The U.S. could face a shortage of between 54,100 and 139,000 physicians by 2033, according to new data from the Association of American Medical Colleges. The estimate is higher than AAMC's 2019 report, which projected a shortage of up to 121,900 physicians by 2032.
"This annual analysis continues to show that our country will face a significant shortage of physicians in the coming years," AAMC President and CEO David Skorton, MD, said in a news release. "The gap between the country's increasing healthcare demands and the supply of doctors to adequately respond has become more evident as we continue to combat the COVID-19 pandemic. The challenge of having enough doctors to serve our communities will get even worse as the nation's population continues to grow and age."

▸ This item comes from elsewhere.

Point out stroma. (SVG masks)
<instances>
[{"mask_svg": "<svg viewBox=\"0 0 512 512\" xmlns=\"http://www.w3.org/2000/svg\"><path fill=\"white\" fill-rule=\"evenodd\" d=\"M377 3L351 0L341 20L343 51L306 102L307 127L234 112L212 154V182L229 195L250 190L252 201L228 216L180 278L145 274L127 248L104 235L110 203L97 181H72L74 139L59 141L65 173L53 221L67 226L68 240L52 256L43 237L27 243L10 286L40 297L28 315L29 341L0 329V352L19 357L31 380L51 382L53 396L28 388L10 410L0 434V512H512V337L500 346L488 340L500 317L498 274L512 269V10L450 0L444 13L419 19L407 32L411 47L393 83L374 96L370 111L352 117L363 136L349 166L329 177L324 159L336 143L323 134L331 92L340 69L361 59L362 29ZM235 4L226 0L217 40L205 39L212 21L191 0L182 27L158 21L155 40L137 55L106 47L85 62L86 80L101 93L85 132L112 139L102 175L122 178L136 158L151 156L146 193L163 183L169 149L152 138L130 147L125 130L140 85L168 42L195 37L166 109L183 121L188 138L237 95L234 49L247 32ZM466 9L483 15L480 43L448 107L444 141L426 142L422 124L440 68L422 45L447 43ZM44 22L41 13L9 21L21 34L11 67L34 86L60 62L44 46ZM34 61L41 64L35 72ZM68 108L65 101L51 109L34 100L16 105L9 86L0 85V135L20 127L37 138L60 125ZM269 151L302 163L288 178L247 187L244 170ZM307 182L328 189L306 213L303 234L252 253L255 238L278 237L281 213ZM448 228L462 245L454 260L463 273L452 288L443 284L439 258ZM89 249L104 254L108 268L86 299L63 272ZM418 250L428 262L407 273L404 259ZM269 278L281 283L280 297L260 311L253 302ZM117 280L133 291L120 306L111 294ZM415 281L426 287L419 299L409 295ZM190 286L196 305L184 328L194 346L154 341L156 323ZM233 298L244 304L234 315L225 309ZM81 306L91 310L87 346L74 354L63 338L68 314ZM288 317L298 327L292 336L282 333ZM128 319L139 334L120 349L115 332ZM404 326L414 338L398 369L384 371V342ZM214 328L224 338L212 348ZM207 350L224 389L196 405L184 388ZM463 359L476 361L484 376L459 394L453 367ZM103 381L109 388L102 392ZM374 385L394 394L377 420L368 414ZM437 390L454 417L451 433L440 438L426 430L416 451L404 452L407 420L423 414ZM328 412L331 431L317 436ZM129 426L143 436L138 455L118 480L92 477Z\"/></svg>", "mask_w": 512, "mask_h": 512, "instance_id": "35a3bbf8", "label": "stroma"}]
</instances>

The Life Science division of IHS Markit, a global information company, conducted the study for AAMC in 2019 before the COVID-19 pandemic. While the analysis excludes specific information or scenarios based on that crisis, it does include supply and demand scenarios and was updated with the latest information on healthcare trends, such as data on physician work hours and retirement trends, the association said.
Five findings from the analysis:
1. The 2020 update shows a potential shortage of 21,400 and 55,200 primary care physicians by 2033.
2. The U.S. faces a potential shortage of 33,700 and 86,700 non-primary care specialty physicians by 2033. This includes 17,100 to 28,700 for surgical specialties.
3. AAMC cites population growth and aging as the primary drivers of the projected physician shortage from 2018 to 2033. The analysis accounted for projections suggesting the U.S. population will grow by 10.4 percent, from about 327 million to 361 million, by 2033, with the population of Americans older than 65 increasing by 45.1 percent.
4. AAMC also accounted for the potential influence of physician retirement in its physician shortage projections. More than two of five currently active physicians will be older than 65 in the next 10 years.
5. Improved access to care would increase the need for physicians. The AAMC estimates suggest the current demand could increase by an additional 74,100 to 145,500 physicians if people living in non-metropolitan areas and the uninsured used care the same way as those with coverage in metropolitan areas.